Moratorium Penempatan Pekerja Migran ke Timur Tengah Dicabut
Setelah hampir delapan tahun berlaku, Keputusan Menteri Ketenagakerjaan Nomor 260 Tahun 2015 resmi dicabut. Pemerintah berjanji menyiapkan mekanisme penempatan pekerja migran Indonesia sektor domestik yang aman.
Oleh
MEDIANA
·2 menit baca
JAKARTA, KOMPAS — Kementerian Ketenagakerjaan resmi mencabut Keputusan Menteri Ketenagakerjaan Nomor 260 Tahun 2015 tentang Penghentian dan Pelarangan Penempatan Tenaga Kerja Indonesia pada Pengguna Perseorangan di Negara-negara Kawasan Timur Tengah. Kebijakan ini menandai moratorium penempatan pekerja migran Indonesia sektor domestik ke negara kawasan Timur Tengah tidak berlaku lagi.
Pengumuman pencabutan Kepmenaker No 260/2015 dilakukan Menteri Ketenagakerjaan Ida Fauziyah, Rabu (23/8/2023), di Jakarta. Menurutnya, pembukaan kembali penempatan pekerja migran Indonesia sektor domestik ke negara kawasan Timur Tengah akan sepenuhnya mengikuti mekanisme dalam Undang-Undang (UU) Nomor 18 Tahun 2017 tentang Pelindungan Pekerja Migran Indonesia.
Sesuai dengan UU No 18/2017, penempatan pekerja migran Indonesia harus mengikuti ketentuan, antara lain negara tujuan penempatan harus mempunyai peraturan perundang-undangan yang melindungi tenaga kerja asing; memiliki perjanjian tertulis dengan Indonesia; dan memiliki sistem jaminan sosial dan/atau asuransi yang melindungi pekerja asing. Selain itu, pemerintah negara tujuan penempatan juga harus sepakat membuat sistem yang terintegrasi antara Pemerintah Indonesia.
Masih terkait dengan penempatan ke Timur Tengah, khususnya Arab Saudi, Ida juga mencabut Kepmenaker No 291/2018 tentang Pedoman Pelaksanaan Penempatan dan Pelindungan Pekerja Migran Indonesia di Kerajaan Arab Saudi Melalui Sistem Penempatan Satu Kanal (SPSK).

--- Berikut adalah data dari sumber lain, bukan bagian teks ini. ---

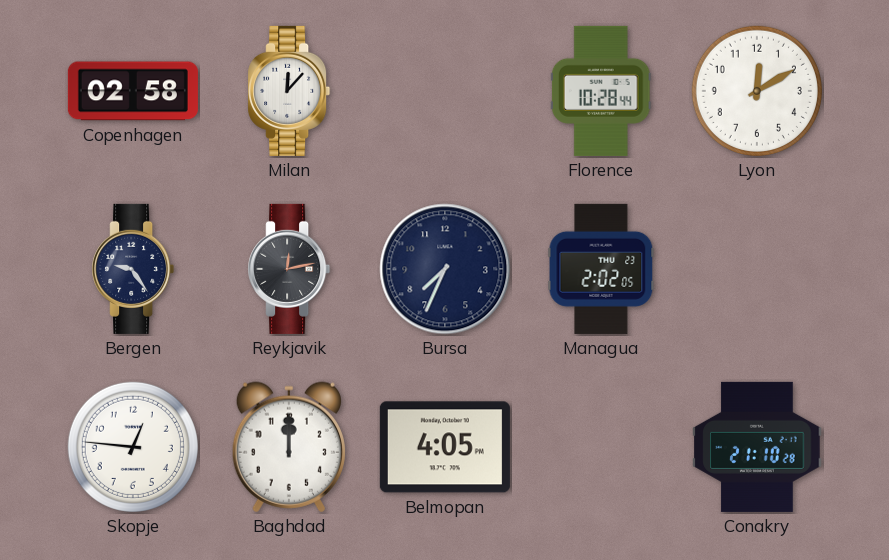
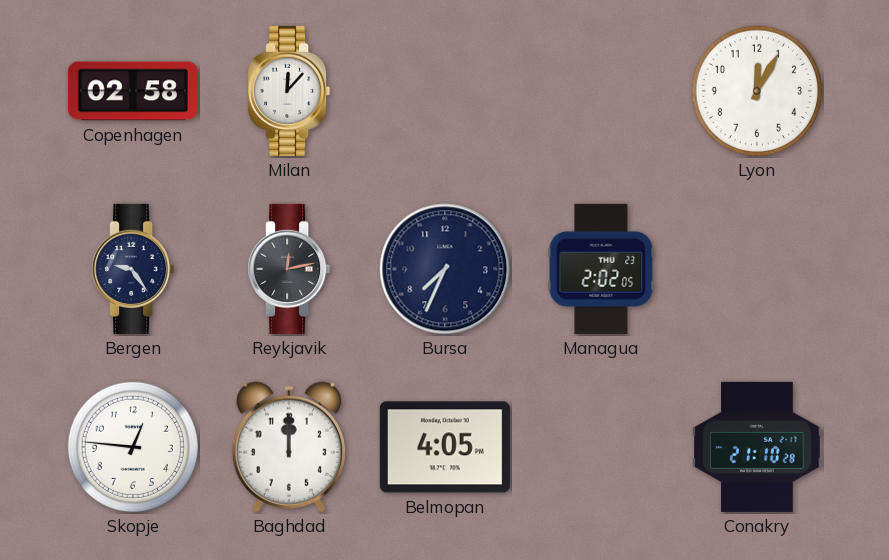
Florence: 10:28 -> none
Lyon: 12:10 -> 12:05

Langkah ini bertujuan untuk memberikan kesempatan kepada seluruh Perusahaan Penempatan Pekerja Migran Indonesia (P3MI) untuk dapat mengikuti SPSK, yakni dengan mengubah persyaratan P3MI yang dapat ikut serta dalam program SPSK penempatan PMI sektor domestik di Arab Saudi.

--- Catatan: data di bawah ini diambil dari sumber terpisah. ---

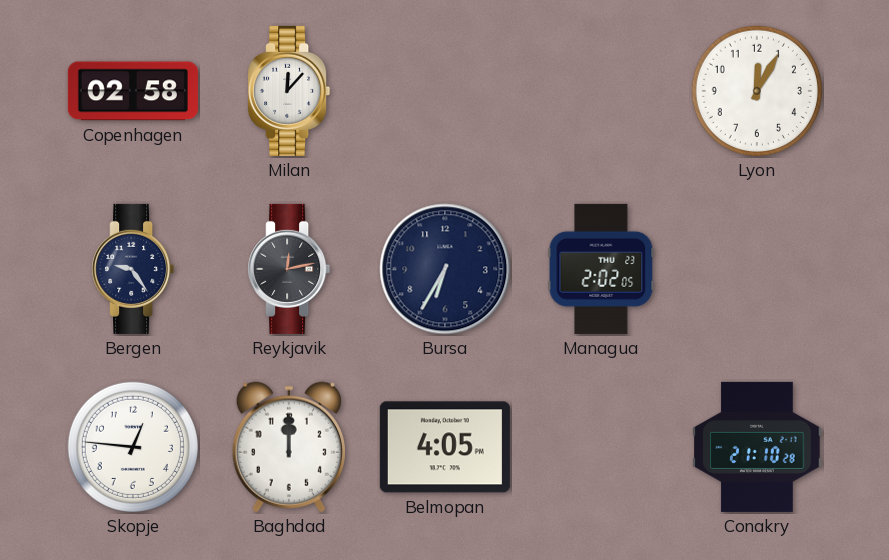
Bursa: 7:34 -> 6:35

Di luar kebijakan penempatan ke negara kawasan Timur Tengah, Kemenaker pun memutuskan untuk mencabut kebijakan penempatan pada masa adaptasi kebiasaan baru pandemi Covid-19. Kebijakan yang dimaksud adalah Kepmenaker No 294/2020 tentang Pelaksanaan Penempatan Pekerja Migran Indonesia pada Masa Adaptasi Kebiasaan Baru.
Dengan demikian, total ada tiga Kepmenaker yang dicabut pada Rabu. Selanjutnya, Kemenaker akan menyusun draf peraturan baru bersama kementerian/lembaga lain.
”Kami telah melakukan tindak lanjut perbaikan tata kelola penempatan PMI dengan melakukan Rapat Koordinasi Teknis untuk Menyusun Tim Teknis dan Petunjuk Teknis guna mengatur tata cara pelaksanaan tugas dan tanggung jawab pemerintah daerah,” imbuh Ida.
Direktur Eksekutif Migrant Care Wahyu Susilo, secara terpisah, berpendapat, Kepmenaker No 260/2015 sudah sepantasnya dicabut karena menimbulkan masalah yang serius selama pelaksanaannya sejak 2015. Masalah itu berupa adanya uji coba penempatan satu kanal ke Arab Saudi, padahal Kepmenaker No 260/2015 belum dicabut saat itu.
”Kepmenaker No 260/2015 menganjurkan moratorium penempatan pekerja migran Indonesia sektor domestik ke Timur Tengah, tetapi realitasnya pemerintah tidak melakukan pengetatan pengawasan. ‘Pasar gelap’ pekerja rumah tangga ke Timur Tengah sangat tinggi. Akibatnya, kasus tindak pidana perdagangan orang ke kawasan itu cenderung tinggi,” kata Wahyu.
Wahyu berharap, pascapencabutan Kepmenaker No 260/2015, pemerintah serius menyiapkan proses penempatan calon pekerja migran Indonesia sektor rumah tangga. Pemerintah harus membuat perjanjian bilateral dengan negara-negara kawasan Timur Tengah.